En fait, il suffit de considérer le passé récent pour constater
la réalité de cette menace. Par exemple, la réémergence du virus
H1N1 en 1977 après un hiatus de 20 ans, à l'origine d'une épidémie
de "grippe russe", a pu être attribuée à un accident
survenu dans un laboratoire russe qui travaillait sur un vaccin
contre une forme atténuée de virus H1N1. Pas plus tard qu'il y a 2
mois, un jeune technicien de laboratoire a été contaminé par une
souche très virulente de Neisseria meningitidis, une bactérie
responsable de méningites et de septicémies. Le malheureux qui
travaillait sur un vaccin contre cette bactérie, mourut en moins de
48 heures. La rétrospective des contaminations de laboratoire n'est
pas non plus encourageante. Entre 1978 et 1999 - date du dernier
décompte - on dénombre 1200 contaminations accidentelles à partir
de laboratoires BSL-4 dans le monde. Vingt-deux ont été fatales.
Ainsi à partir des seuls laboratoires BSL-4, le rythme des
contaminations est de 57 par an. Et cela dans des laboratoires dits
de haute sécurité où les accidents sont supposés ne pas
survenir ! Depuis 1999, des chercheurs ont été tués par de
nombreux microbes, y compris le virus Ebola et celui du Syndrome
Respiratoire Aigu Sévère (SRAS).
Dans le scénario catastrophe où le virus viendrait à s'échapper
d'un laboratoire et à provoquer une épidémie localisée, voire une
pandémie, le NIH, l'Etat américain et les laboratoires porteraient
une très lourde responsabilité. Il serait aisé d'apporter la
preuve de la source de la contamination. Aucune compagnie d'assurance
n'accepterait de prendre en charge ce risque, et les citoyens.
Il
est de la responsabilité morale des scientifiques de s'interroger
sur la justification éthique et "l'intérêt social" de
conduire ces recherches. Le moratoire sur ce type de recherche sur
H5N1 doit être maintenu jusqu'à ce que la communauté scientifique
ait eu le temps d'établir des lignes de conduite reconnues par tous
les pays, ainsi qu'un consensus sur les conditions matérielles de la
poursuite des travaux. Ces recommandations doivent établir les
règles minimales de sécurité, et s'appuyer sur un mécanisme de
contrôle efficace qui doit être en place avant la levée du
moratoire. Parallèlement, une discussion plus large doit s'établir
avec les experts de tous les domaines des sciences humaines, et avec
le public sur l'opportunité de poursuivre des recherches
biomédicales dont le but est de créer des agents potentiellement
mortels pour l'homme, et sur les conséquences en cas de succès.
Pour obtenir un consensus international, il est indispensable
d'élargir le débat. Finalement, la levée prématurée du
moratoire, ainsi que le redémarrage des travaux donneront une image
désastreuse de la science.

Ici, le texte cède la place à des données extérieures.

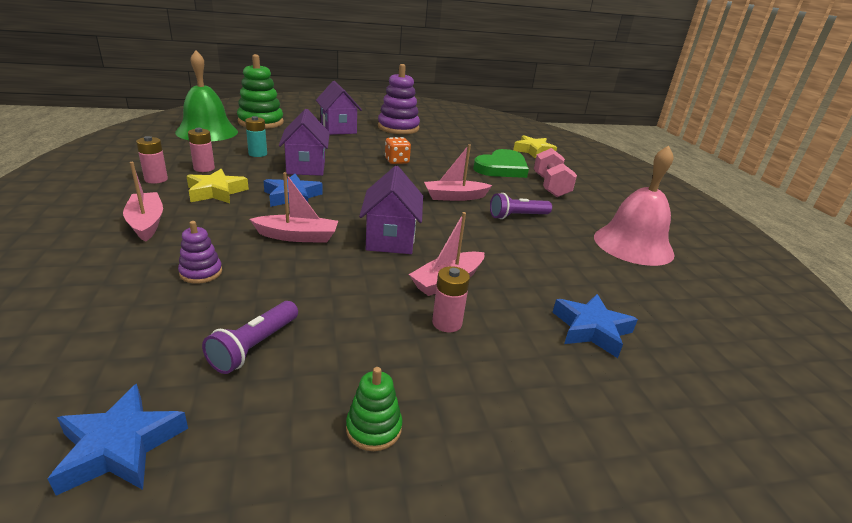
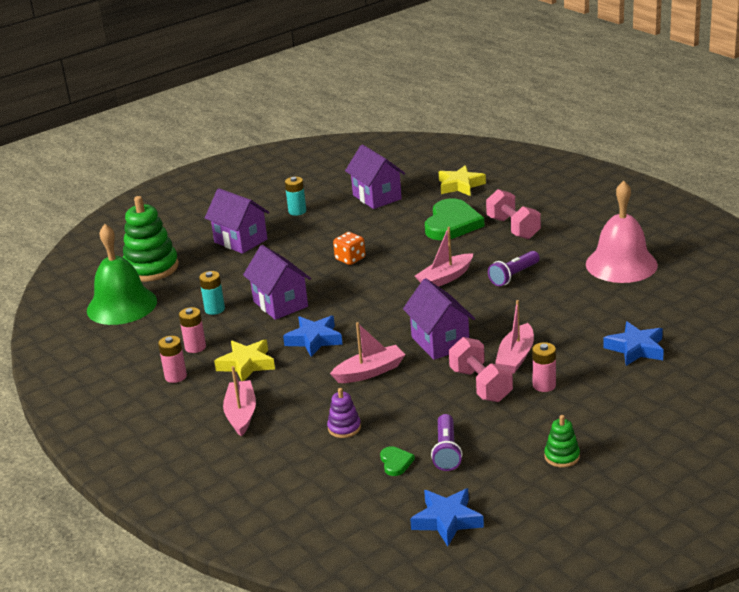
camera: 20 degrees left, 0 degrees up
(146, 223) = (241, 414): pink boat -> pink boat turned 45 degrees clockwise
(188, 332) = (396, 462): none -> green heart
(380, 292) = (481, 385): none -> pink dumbbell
(398, 128) = (297, 211): purple stacking toy -> turquoise battery
(463, 138) = (377, 197): none -> purple house

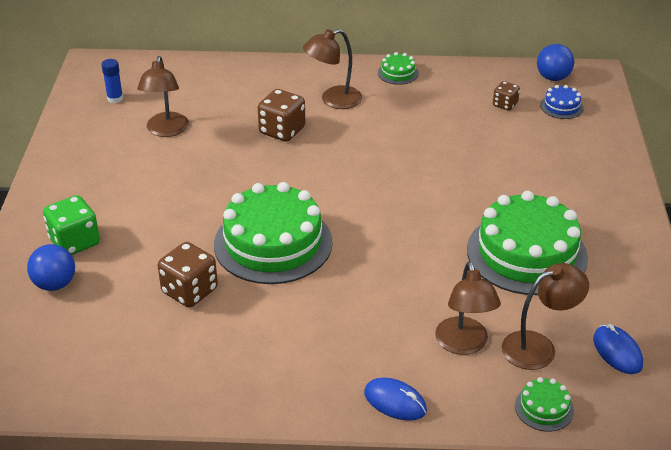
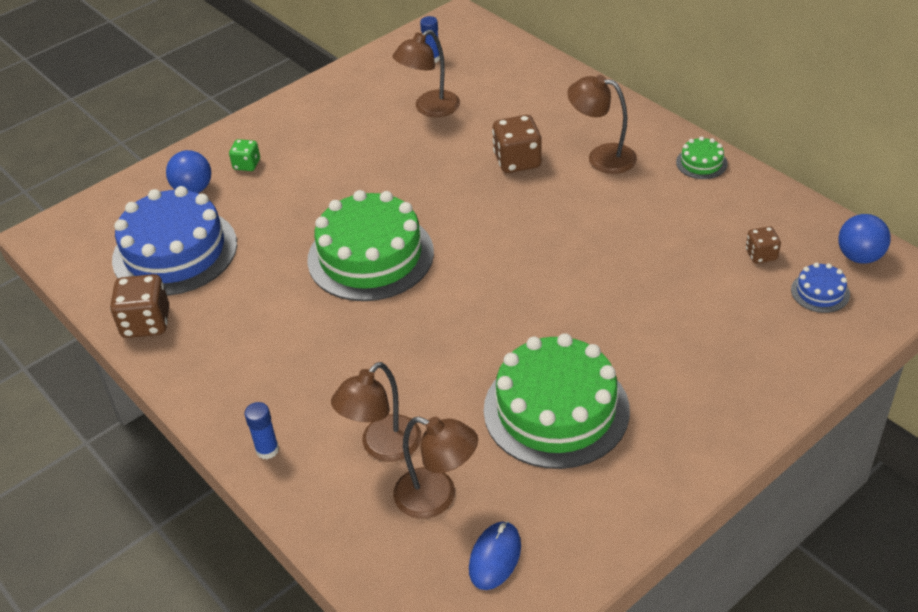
camera: 50 degrees right, 5 degrees up
(75, 242) = (247, 165): green dice -> green dice, size x0.58
(111, 333) = (175, 251): none -> blue cake
(189, 291) = (263, 255): brown dice -> brown dice (146, 323)
(395, 402) = (267, 450): blue mouse -> blue glue stick
(544, 408) = (362, 550): green cake -> none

Les fondations caritatives, les mécènes
privés ainsi que les donateurs individuels, ne comprendront pas.
Bien que la proportion de recherche biologique "problématique"
ne représente qu'une infime partie, l'ensemble de la recherche
biomédicale en souffrira lourdement.
Signataires :
Pr. Patrick Berche, chef de service de microbiologie, Hôpital Necker-Enfants-Malades
Pr. François Bricaire, chef de service d'infectiologie, Hôpital de la Pitié-Salpêtrière
Axel Kahn, généticien, Institut Cochin.
Simon Wain-Hobson, professeur de virologie à l'Institut Pasteur et membre fondateur de la Foundation for Vaccine Research.